Summary:
In this paper, the authors propose Camdoop, a system similar to Map-Reduce that supports full on-path aggregation of data streams. It builds aggregation trees with the sources of the intermediate data as the children and roots at the servers executing the final reduction. They use CamCube which distributes the switch functionality across the servers instead of using traditional switches. Their approach reduces network traffic by receiving only a fraction of the data which is forwarded at each hop, and that it outperforms Camdoop running over a traditional switch.
Pros:
The main advantage of CamCube is that by using a direct connect topology and actually letting servers to handle packet forwarding, it totally removes the distinction between the logical and the physical network.
Also showing that on-path aggregation still provides benefits even when the reduce function is not associative, was a plus.
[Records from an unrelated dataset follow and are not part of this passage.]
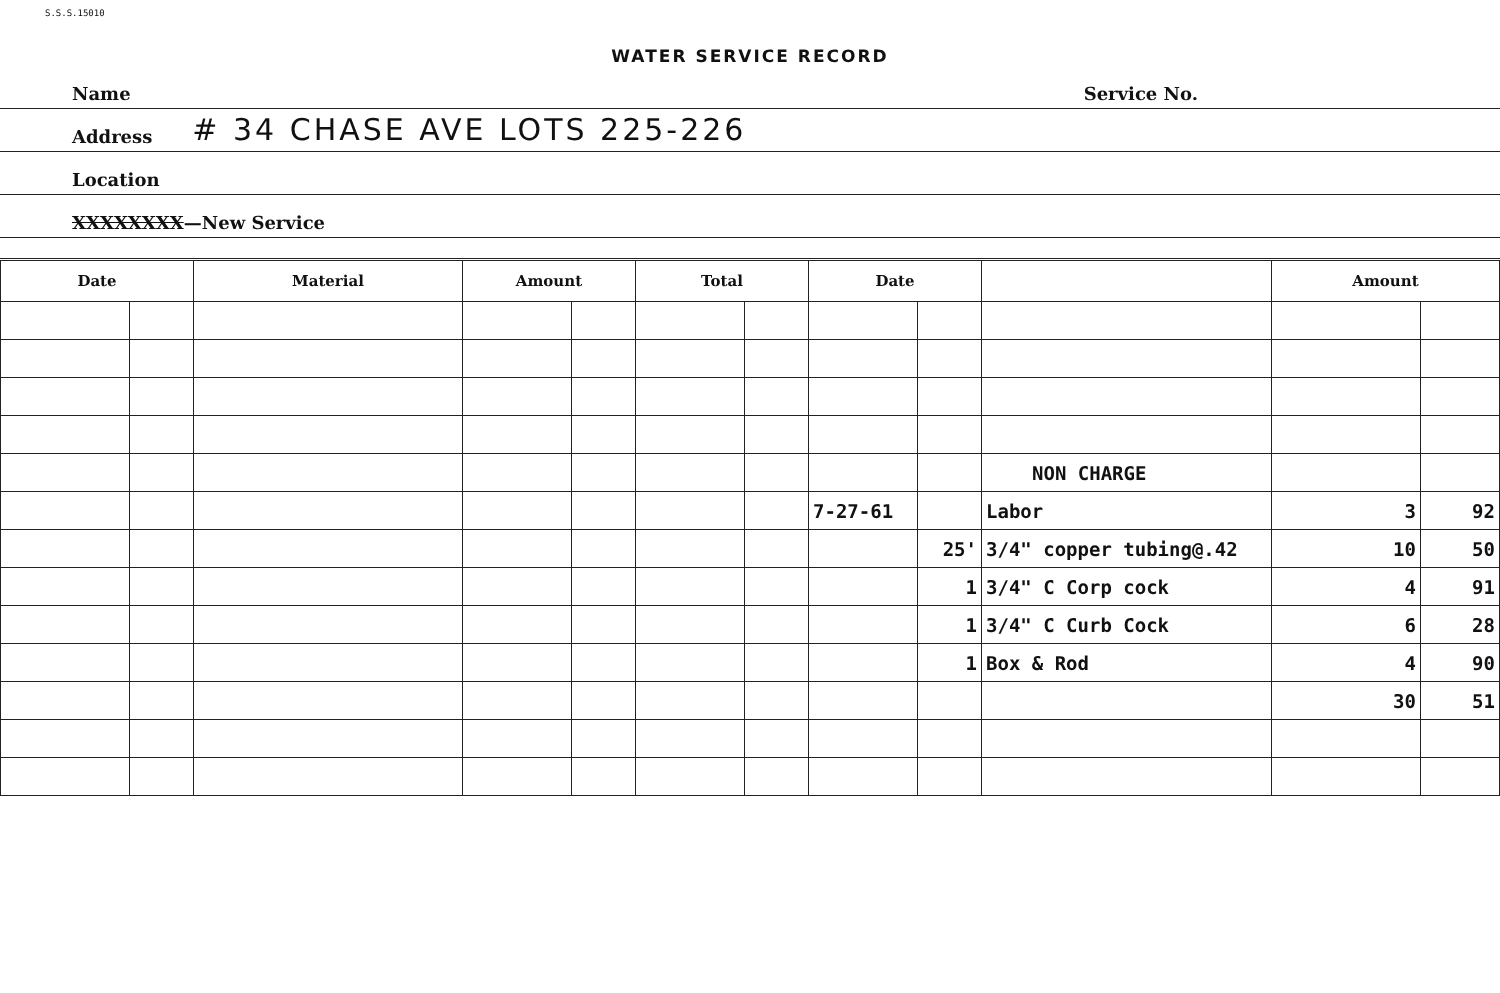S.S.S.15010
WATER SERVICE RECORD
Name Service No.
Address # 34 CHASE AVE LOTS 225-226
Location
XXXXXXXX—New Service
| Date | | Material | Amount | | Total | | Date | | | Amount | |
| --- | --- | --- | --- | --- | --- | --- | --- | --- | --- | --- | --- |
| | | | | | | | | | NON CHARGE | | |
| | | | | | | | 7-27-61 | | Labor | 3 | 92 |
| | | | | | | | | 25' | 3/4" copper tubing@.42 | 10 | 50 |
| | | | | | | | | 1 | 3/4" C Corp cock | 4 | 91 |
| | | | | | | | | 1 | 3/4" C Curb Cock | 6 | 28 |
| | | | | | | | | 1 | Box & Rod | 4 | 90 |
| | | | | | | | | | | 30 | 51 |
Supporting the same functions used in MapReduce and then Hadoop was an advantage for being user-friendly.
In general, it was nice to show that Camdoop can provide significant performance gains, up to two orders of magnitude, when associative and commutative reduce functions are used.
Cons:
Again, in their prototype, the user-space runtime is written in C#. In general, it could be best to use a platform-independent environment as opposed to just use a windows-based platform.
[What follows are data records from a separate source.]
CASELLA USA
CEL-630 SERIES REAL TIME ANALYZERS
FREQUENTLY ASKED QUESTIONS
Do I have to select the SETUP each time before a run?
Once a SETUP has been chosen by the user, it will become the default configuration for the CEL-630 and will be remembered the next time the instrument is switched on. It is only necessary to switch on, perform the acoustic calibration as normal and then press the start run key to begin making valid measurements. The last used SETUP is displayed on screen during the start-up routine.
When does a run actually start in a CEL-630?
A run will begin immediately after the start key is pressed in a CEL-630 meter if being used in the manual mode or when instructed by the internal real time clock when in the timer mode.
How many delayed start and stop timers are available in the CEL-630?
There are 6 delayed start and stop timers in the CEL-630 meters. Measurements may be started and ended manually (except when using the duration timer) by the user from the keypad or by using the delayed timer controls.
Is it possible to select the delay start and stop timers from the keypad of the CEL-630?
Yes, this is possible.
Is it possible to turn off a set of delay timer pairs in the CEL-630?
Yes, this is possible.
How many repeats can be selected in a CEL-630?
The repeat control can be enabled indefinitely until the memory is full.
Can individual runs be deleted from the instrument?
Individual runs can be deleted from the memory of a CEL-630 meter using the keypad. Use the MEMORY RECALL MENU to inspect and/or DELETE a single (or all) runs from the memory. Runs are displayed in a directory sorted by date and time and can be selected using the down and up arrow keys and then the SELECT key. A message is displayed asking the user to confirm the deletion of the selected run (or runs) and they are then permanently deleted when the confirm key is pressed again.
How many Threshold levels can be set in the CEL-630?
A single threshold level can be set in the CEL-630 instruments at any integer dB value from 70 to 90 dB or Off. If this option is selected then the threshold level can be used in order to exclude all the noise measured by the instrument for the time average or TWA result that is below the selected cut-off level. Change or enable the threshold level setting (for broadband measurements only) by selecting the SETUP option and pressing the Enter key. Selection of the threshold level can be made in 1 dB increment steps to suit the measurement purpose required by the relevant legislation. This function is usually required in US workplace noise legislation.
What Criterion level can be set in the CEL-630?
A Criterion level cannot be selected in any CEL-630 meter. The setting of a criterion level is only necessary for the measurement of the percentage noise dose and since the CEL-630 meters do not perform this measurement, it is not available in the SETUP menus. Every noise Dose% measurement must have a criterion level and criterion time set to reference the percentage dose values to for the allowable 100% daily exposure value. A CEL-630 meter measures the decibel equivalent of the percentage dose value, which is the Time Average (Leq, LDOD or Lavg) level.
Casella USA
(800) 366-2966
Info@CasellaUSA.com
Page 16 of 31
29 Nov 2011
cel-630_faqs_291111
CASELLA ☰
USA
Their use of tree topology was basically chosen as a specific trade-off. Some measurements to show for what scenarios, a different tree topology could be employed to obtain different tradeoffs could be best.
A drawback of using six disjoint trees is that this increases the packet hop count compared to using a single shortest-path tree.
Thoughts for further development:
One general thought is somehow to provide experimental tests how avoiding the overhead of TCP/IP could be beneficial. Testing some protocols such as Google’s SPDY could be nice to test overhead against TCP/IP.
Also testing a platform-independent user-space runtime as opposed to C# could be best.
Critiques/Questions:
I would like to see how it can be beneficial to use customized transmission protocols such as SPDY for less overhead.